TASK TO CARRY OUT: Copy every line of the listing below, from the line containing "przewidzianą" down through the line containing "lata 2014-2020.", character for character.

Text extractions by page:
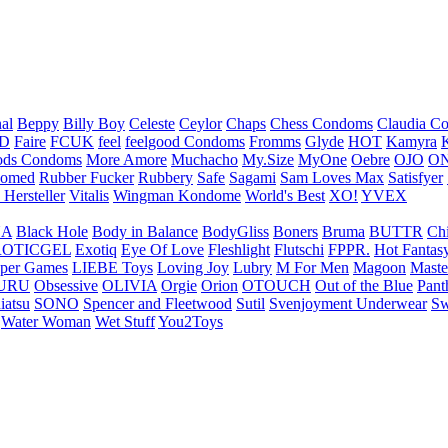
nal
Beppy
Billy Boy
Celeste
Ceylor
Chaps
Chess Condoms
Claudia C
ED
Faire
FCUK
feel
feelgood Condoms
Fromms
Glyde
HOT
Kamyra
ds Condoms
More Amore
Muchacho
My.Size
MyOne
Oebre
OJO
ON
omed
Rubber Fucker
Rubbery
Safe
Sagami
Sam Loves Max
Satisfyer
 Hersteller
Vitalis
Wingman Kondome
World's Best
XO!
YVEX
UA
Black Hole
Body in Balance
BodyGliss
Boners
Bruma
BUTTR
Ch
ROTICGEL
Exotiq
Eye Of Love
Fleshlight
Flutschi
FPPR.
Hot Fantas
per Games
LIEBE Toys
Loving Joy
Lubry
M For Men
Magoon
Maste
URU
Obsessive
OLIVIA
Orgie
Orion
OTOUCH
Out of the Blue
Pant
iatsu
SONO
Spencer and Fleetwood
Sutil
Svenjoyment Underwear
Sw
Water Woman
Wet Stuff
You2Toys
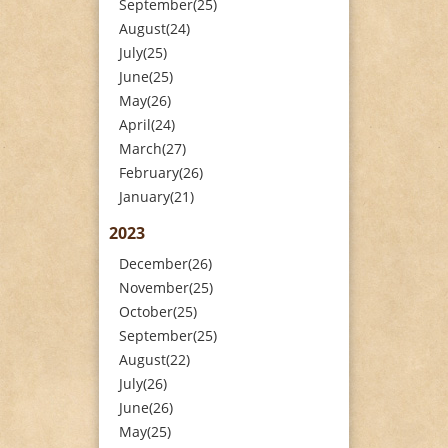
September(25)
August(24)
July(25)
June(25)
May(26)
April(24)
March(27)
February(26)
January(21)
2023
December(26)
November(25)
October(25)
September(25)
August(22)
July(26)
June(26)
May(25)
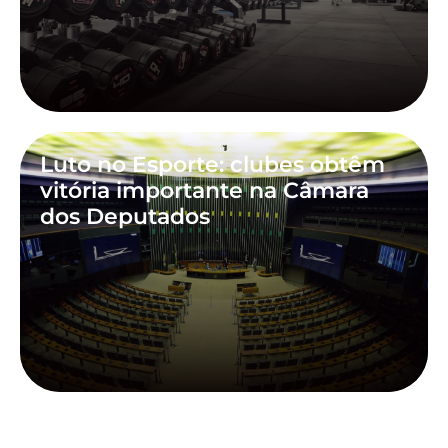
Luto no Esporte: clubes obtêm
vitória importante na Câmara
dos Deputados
--
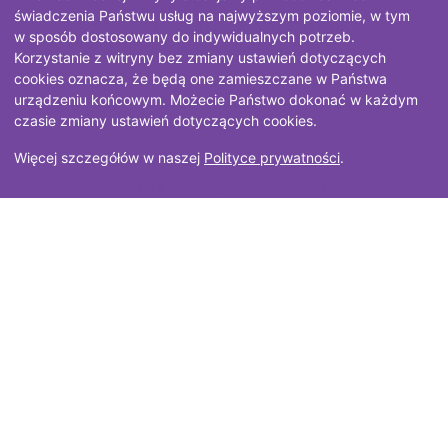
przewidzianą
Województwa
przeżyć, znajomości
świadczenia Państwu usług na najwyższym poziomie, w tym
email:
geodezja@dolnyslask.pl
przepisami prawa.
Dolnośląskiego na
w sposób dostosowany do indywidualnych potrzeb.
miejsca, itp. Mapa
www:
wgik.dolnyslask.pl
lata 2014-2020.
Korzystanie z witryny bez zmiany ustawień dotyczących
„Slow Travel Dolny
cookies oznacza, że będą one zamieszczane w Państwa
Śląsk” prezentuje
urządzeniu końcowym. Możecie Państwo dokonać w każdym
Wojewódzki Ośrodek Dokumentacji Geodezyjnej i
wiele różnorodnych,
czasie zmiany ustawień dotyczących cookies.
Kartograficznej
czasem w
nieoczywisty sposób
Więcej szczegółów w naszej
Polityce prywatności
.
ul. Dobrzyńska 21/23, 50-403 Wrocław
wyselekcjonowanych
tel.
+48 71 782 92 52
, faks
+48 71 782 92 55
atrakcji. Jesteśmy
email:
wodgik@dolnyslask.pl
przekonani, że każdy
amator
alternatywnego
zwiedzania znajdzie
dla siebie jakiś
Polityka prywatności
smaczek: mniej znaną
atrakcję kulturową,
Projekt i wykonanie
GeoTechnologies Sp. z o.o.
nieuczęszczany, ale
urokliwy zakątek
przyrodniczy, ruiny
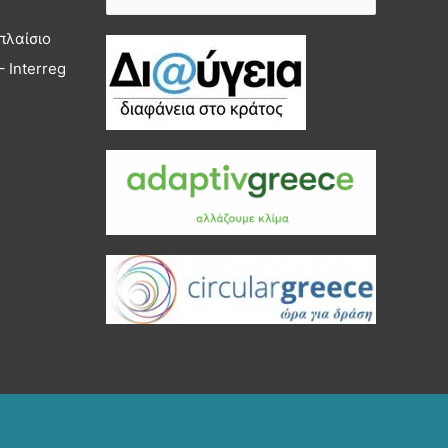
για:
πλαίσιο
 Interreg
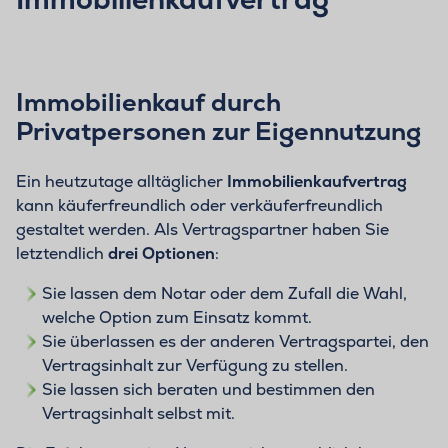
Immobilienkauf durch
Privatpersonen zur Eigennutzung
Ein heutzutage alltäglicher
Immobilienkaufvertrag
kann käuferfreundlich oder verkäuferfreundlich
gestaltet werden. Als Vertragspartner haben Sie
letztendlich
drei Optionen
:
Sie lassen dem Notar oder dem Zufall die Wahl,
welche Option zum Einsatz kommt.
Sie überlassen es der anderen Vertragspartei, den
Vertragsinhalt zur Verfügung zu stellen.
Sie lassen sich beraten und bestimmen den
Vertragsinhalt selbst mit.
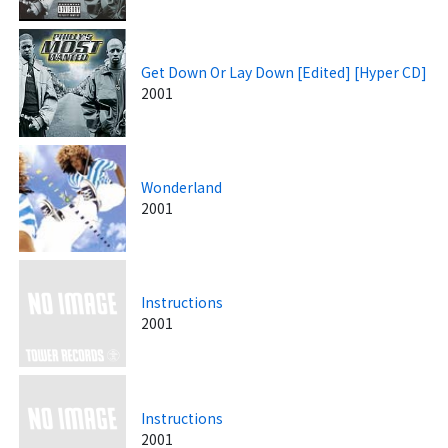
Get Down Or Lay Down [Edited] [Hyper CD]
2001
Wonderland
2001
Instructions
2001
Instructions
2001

RESULT OF THIS TASK:
przewidzianą
Województwa
przeżyć, znajomości
świadczenia Państwu usług na najwyższym poziomie, w tym
email:
geodezja@dolnyslask.pl
przepisami prawa.
Dolnośląskiego na
w sposób dostosowany do indywidualnych potrzeb.
miejsca, itp. Mapa
www:
wgik.dolnyslask.pl
lata 2014-2020.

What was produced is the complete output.